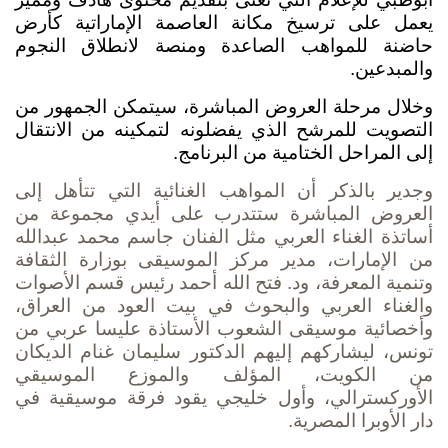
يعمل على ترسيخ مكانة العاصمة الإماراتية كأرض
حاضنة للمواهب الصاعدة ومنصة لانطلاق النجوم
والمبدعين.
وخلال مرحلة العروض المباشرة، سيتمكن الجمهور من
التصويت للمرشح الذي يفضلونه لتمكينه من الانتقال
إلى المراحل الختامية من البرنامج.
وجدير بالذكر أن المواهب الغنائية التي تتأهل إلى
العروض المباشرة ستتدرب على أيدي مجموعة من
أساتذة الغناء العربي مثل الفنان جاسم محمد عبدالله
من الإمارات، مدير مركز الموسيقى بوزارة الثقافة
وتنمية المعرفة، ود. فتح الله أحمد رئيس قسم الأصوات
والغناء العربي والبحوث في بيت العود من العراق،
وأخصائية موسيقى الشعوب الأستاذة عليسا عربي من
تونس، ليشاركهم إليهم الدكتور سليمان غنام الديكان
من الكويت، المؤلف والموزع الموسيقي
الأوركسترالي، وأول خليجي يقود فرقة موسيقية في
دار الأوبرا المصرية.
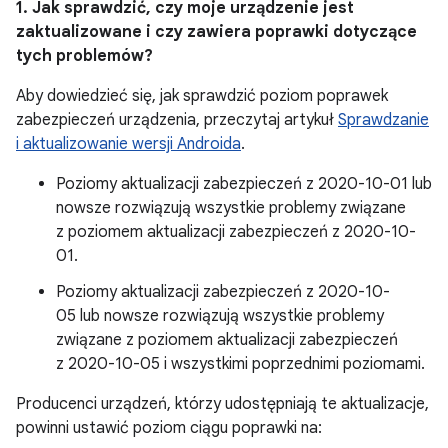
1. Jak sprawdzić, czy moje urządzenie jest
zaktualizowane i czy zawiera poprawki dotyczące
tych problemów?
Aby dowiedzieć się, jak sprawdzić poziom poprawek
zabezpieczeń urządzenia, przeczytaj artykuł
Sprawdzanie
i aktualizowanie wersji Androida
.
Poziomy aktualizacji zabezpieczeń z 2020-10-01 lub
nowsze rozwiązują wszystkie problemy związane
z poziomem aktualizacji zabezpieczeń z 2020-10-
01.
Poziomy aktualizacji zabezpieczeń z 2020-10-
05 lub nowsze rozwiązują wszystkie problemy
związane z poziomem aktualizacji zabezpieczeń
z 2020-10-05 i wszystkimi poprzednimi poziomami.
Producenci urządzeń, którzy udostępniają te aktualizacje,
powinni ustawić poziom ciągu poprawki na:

_____

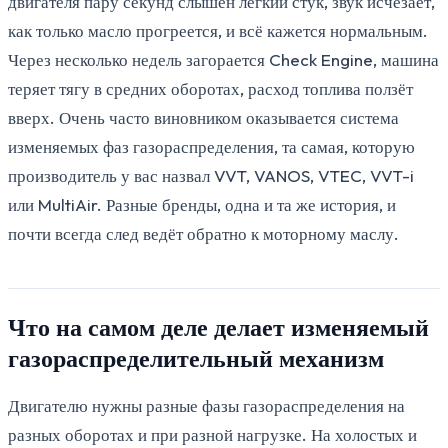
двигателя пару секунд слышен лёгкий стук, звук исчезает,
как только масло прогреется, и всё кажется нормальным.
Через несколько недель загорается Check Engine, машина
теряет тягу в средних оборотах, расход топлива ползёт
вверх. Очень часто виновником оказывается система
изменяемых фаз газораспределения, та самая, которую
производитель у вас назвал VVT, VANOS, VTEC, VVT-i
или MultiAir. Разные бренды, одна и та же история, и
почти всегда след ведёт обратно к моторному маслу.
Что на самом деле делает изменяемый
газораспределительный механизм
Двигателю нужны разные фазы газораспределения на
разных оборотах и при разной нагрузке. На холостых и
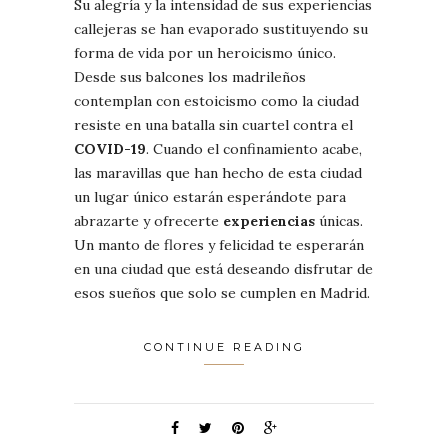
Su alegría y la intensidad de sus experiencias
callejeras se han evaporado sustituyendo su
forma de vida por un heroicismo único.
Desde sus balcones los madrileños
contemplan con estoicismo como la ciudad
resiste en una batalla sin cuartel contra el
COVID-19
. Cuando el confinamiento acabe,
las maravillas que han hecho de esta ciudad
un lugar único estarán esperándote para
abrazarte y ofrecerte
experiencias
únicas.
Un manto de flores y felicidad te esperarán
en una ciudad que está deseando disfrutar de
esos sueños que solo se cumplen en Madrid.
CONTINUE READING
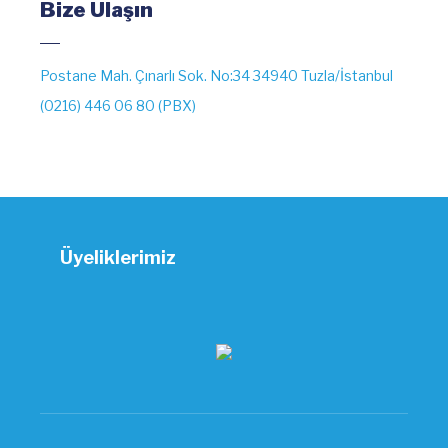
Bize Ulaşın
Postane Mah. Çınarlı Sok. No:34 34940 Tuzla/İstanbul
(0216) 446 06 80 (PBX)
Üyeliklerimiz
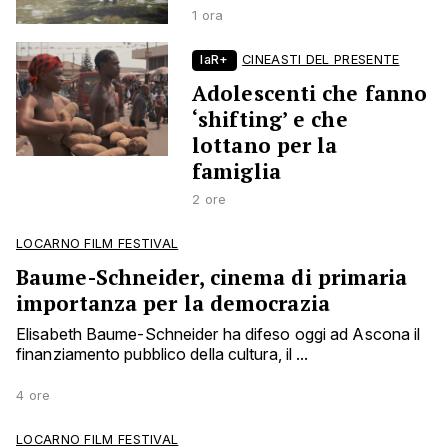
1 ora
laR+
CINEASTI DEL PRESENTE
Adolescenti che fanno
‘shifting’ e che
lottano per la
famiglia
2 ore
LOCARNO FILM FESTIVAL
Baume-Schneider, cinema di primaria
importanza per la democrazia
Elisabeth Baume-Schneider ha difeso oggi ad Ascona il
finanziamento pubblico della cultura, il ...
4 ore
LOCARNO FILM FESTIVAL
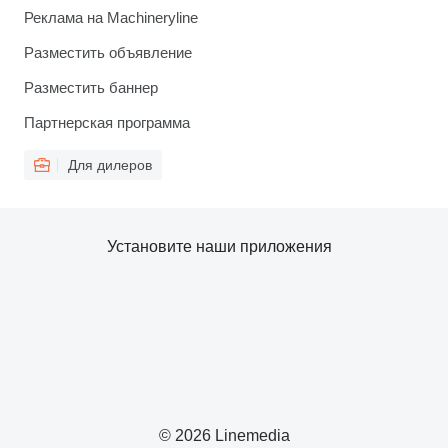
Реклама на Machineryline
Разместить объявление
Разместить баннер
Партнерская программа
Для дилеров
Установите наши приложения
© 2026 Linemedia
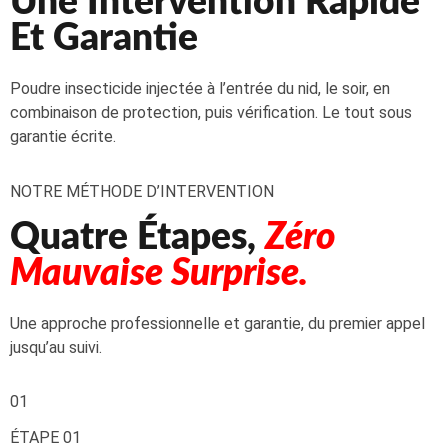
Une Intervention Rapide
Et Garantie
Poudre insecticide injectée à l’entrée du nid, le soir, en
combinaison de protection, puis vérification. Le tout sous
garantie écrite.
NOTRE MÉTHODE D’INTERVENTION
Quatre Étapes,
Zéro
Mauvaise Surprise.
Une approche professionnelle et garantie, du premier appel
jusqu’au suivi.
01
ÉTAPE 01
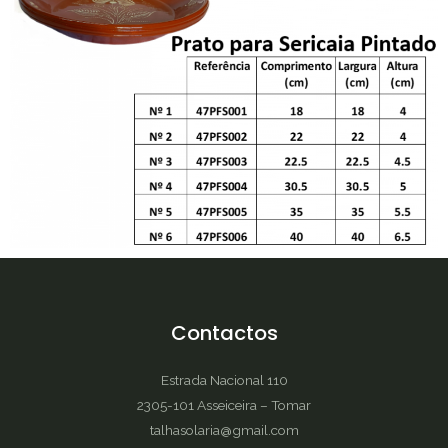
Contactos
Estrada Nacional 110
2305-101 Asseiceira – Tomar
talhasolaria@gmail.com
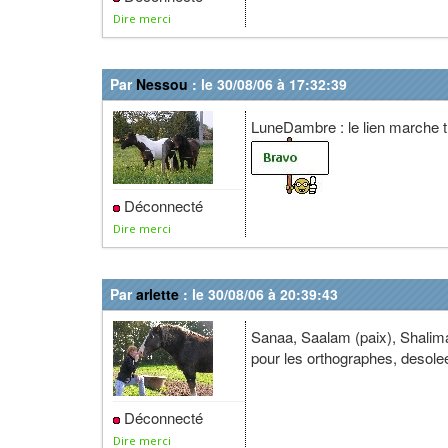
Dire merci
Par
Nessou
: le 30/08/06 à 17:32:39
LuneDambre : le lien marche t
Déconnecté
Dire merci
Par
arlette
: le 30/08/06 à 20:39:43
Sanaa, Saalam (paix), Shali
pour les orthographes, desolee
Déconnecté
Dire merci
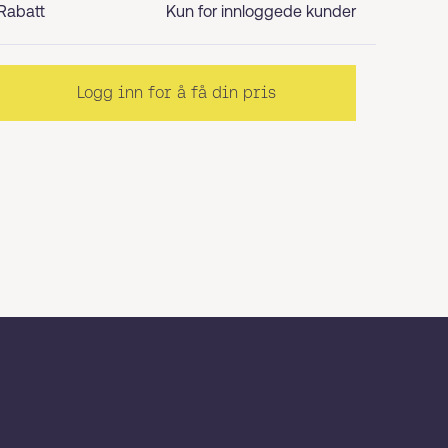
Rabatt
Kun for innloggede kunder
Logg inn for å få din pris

_____

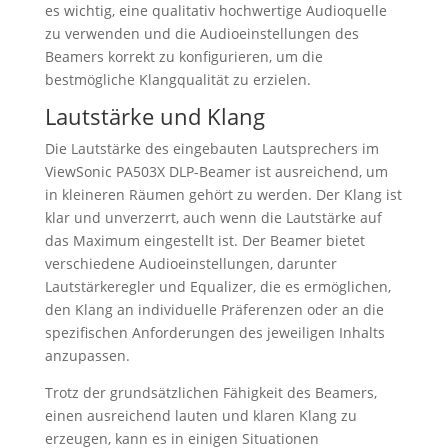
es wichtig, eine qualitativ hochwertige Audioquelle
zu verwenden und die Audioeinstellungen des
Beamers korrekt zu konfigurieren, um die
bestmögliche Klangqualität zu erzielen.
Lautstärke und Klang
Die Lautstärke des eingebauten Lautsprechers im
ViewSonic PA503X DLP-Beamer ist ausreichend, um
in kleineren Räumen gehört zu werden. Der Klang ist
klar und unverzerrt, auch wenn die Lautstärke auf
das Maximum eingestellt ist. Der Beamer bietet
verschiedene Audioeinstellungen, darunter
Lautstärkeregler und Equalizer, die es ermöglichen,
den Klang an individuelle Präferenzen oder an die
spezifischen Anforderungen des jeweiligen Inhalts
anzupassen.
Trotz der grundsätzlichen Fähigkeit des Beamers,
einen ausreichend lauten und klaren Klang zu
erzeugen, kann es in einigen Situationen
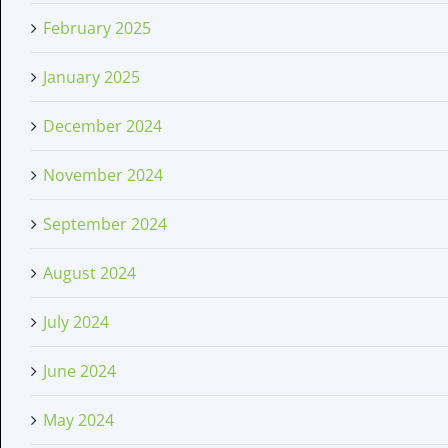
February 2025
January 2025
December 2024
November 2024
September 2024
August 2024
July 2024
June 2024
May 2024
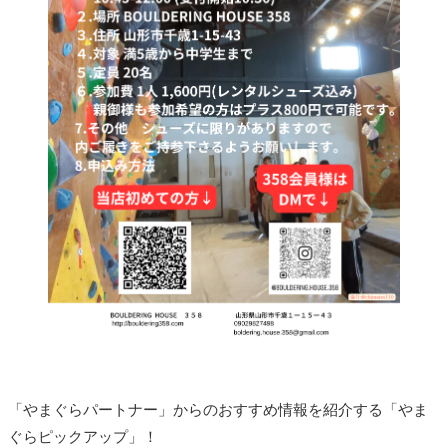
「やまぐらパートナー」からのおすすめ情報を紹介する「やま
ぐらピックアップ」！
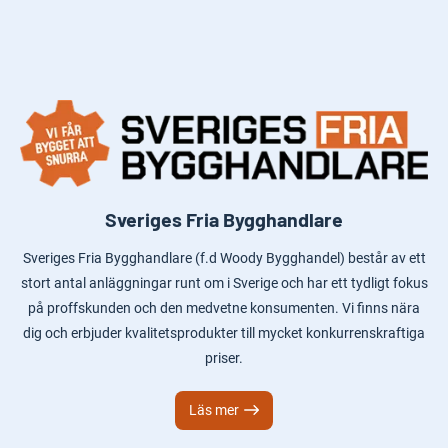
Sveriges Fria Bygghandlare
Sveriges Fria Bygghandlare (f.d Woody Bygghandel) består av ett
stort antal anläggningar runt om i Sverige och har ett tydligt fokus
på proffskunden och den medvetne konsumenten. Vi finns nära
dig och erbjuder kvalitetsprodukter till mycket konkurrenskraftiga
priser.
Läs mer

_____

*Richiesta*: Raccogli tutte le righe del materiale che contengono la stringa "rozwiązują". La distinzione tra maiuscole e minuscole è significativa.

*Risultato esercizio*:
nowsze rozwiązują wszystkie problemy związane
05 lub nowsze rozwiązują wszystkie problemy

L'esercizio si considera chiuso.